Work required: List, in full, every line in the records below that contains the string "track".

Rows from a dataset

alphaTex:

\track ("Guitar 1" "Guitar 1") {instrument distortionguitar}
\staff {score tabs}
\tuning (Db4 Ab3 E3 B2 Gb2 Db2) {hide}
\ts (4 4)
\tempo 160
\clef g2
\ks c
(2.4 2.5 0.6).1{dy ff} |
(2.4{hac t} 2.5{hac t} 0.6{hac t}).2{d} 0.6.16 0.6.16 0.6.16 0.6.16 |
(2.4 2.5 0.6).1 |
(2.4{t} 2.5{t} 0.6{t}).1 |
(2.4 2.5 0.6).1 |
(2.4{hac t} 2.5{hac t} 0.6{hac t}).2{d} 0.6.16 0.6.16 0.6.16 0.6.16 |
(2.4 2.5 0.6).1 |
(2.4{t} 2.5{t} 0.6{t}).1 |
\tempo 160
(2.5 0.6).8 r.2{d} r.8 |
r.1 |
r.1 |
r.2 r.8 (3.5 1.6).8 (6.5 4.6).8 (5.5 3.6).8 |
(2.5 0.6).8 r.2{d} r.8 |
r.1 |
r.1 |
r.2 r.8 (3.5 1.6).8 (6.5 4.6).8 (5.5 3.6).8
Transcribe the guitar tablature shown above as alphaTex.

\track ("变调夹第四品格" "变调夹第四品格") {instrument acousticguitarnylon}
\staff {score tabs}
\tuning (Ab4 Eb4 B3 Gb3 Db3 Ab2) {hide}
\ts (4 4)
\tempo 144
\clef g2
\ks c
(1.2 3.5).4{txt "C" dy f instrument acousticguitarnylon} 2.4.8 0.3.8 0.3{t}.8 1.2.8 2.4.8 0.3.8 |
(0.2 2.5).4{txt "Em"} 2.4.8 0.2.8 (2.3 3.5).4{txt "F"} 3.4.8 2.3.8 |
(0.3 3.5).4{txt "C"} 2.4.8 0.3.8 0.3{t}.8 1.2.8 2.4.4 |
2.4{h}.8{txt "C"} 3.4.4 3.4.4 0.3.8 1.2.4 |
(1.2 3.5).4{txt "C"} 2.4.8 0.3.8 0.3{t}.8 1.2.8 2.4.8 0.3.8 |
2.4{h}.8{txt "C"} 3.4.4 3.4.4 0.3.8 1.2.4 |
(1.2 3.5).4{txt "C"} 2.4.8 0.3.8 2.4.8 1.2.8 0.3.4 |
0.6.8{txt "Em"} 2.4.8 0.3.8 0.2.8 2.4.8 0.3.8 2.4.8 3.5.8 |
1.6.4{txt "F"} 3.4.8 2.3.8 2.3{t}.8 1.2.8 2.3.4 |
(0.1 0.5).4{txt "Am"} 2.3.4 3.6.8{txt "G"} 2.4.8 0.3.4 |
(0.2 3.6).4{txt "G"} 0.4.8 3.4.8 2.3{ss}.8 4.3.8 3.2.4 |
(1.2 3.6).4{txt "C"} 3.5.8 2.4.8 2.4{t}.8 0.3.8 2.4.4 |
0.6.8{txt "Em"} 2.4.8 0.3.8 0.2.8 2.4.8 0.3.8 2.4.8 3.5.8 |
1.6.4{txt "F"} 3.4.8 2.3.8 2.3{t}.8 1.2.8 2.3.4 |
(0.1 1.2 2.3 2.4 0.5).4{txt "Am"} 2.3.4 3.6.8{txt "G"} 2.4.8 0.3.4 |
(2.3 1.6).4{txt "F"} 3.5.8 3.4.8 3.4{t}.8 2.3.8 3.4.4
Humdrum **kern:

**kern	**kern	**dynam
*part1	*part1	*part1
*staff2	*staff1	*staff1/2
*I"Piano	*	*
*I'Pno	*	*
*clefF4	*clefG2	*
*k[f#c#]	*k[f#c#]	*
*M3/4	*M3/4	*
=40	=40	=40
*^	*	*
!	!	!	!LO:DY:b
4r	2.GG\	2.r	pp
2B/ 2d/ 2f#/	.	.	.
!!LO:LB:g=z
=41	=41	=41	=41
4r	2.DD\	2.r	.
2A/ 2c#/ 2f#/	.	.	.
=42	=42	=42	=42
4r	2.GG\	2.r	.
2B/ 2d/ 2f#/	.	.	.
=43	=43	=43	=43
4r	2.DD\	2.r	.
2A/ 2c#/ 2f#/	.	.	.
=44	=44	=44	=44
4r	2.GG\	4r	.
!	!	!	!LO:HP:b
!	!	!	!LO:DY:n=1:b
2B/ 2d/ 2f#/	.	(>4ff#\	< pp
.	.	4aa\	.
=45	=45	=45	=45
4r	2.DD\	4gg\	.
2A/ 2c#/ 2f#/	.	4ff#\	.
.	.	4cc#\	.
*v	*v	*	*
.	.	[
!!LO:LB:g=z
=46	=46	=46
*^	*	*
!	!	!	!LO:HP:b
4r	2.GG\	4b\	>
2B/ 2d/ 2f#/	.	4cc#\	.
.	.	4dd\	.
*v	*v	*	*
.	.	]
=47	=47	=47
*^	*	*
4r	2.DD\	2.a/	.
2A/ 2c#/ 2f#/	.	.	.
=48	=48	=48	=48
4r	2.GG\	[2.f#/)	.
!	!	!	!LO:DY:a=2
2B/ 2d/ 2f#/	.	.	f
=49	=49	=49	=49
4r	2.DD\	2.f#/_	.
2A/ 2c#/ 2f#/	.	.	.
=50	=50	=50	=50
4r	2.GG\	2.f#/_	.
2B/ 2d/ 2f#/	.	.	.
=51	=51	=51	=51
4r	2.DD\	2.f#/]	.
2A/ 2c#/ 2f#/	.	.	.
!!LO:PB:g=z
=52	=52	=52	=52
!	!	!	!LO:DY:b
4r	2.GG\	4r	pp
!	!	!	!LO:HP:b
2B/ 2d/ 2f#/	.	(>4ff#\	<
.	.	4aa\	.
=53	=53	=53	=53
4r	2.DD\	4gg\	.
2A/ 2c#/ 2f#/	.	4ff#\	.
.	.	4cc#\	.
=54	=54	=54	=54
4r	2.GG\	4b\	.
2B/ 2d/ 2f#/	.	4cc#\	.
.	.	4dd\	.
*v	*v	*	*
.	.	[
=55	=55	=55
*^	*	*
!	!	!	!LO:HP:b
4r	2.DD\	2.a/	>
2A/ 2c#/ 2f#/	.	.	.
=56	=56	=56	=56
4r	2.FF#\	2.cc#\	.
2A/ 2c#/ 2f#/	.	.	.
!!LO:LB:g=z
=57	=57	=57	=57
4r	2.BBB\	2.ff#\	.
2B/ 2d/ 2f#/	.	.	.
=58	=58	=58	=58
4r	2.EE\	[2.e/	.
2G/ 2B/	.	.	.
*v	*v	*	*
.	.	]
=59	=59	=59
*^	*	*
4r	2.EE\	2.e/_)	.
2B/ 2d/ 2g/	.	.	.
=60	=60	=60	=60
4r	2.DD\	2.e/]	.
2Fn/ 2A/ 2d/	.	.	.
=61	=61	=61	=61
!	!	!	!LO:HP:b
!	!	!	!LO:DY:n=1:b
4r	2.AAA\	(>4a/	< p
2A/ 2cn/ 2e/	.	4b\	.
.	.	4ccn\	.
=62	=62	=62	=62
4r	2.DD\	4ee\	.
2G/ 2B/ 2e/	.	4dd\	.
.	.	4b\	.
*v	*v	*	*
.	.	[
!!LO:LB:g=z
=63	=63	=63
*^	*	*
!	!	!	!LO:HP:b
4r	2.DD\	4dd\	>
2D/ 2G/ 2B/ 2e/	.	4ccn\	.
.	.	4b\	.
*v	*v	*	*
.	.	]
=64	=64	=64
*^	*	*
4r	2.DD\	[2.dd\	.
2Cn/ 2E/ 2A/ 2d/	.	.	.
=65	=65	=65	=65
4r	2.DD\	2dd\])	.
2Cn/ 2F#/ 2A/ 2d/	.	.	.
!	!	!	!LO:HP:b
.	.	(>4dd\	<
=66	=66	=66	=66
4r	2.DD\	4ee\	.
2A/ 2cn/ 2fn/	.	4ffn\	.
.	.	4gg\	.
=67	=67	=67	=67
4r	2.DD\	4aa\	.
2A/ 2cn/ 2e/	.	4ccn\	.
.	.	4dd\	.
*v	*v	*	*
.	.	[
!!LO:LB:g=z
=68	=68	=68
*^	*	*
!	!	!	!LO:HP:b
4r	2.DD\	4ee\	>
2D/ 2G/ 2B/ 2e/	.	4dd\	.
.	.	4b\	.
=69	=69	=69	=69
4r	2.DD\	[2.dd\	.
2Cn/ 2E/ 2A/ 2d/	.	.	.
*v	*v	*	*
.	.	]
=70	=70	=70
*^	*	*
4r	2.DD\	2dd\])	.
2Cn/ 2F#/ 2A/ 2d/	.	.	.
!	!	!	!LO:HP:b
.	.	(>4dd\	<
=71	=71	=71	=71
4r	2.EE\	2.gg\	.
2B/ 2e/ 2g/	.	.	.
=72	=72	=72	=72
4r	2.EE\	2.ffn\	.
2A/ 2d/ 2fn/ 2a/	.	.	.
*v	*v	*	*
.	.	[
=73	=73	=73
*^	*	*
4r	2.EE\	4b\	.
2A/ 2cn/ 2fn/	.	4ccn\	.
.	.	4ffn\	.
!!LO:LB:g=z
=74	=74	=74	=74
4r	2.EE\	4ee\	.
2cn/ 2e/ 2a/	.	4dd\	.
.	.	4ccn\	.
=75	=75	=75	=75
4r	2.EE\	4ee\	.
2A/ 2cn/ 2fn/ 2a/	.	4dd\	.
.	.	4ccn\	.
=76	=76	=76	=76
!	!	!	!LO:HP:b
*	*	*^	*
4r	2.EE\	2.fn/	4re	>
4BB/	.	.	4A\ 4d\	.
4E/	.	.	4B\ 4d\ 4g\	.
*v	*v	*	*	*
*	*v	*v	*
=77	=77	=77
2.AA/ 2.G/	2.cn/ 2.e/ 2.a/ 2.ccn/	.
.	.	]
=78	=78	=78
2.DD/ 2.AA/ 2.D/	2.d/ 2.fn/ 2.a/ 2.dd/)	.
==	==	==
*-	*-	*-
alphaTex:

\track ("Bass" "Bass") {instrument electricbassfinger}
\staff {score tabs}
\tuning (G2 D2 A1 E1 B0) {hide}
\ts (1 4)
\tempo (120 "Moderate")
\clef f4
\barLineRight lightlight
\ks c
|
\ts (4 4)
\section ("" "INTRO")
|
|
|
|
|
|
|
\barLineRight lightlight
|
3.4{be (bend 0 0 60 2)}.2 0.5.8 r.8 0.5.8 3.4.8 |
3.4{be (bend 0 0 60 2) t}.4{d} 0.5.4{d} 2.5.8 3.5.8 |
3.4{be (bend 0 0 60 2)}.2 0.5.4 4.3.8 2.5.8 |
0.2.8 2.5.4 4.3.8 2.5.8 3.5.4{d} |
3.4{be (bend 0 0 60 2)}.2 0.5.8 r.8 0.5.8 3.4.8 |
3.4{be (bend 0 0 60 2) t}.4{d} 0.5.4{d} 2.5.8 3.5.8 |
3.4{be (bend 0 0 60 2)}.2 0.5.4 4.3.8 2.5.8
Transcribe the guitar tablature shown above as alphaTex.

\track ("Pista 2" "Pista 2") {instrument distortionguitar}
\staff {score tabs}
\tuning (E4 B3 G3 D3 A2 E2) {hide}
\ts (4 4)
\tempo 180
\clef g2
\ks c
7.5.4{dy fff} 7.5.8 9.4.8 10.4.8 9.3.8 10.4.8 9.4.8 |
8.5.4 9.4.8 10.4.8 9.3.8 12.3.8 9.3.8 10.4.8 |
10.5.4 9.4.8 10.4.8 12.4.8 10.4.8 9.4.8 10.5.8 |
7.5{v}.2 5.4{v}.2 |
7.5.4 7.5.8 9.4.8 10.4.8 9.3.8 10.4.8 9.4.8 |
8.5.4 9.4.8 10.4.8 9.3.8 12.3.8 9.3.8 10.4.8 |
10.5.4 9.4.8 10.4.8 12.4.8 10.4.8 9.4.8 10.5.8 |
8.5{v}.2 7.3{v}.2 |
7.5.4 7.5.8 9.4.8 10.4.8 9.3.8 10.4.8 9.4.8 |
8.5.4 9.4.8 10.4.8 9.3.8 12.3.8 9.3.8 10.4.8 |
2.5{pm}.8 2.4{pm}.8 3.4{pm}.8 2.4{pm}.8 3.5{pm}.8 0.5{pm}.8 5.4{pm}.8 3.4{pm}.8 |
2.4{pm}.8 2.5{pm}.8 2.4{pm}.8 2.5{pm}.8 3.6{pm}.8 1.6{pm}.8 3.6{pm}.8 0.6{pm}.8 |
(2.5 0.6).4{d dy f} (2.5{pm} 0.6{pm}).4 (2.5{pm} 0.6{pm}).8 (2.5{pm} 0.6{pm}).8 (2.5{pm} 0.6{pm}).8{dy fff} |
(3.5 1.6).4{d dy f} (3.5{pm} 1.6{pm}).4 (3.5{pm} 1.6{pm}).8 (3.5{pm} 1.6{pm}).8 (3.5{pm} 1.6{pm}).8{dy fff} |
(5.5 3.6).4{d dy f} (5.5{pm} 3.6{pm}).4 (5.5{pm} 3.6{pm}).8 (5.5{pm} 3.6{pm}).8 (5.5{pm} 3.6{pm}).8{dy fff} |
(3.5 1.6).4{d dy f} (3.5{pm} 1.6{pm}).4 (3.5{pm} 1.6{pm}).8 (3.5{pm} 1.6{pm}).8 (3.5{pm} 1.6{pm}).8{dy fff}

Solution to this exercise:
\track ("Guitar 1" "Guitar 1") {instrument distortionguitar}
\track ("变调夹第四品格" "变调夹第四品格") {instrument acousticguitarnylon}
\track ("Bass" "Bass") {instrument electricbassfinger}
\track ("Pista 2" "Pista 2") {instrument distortionguitar}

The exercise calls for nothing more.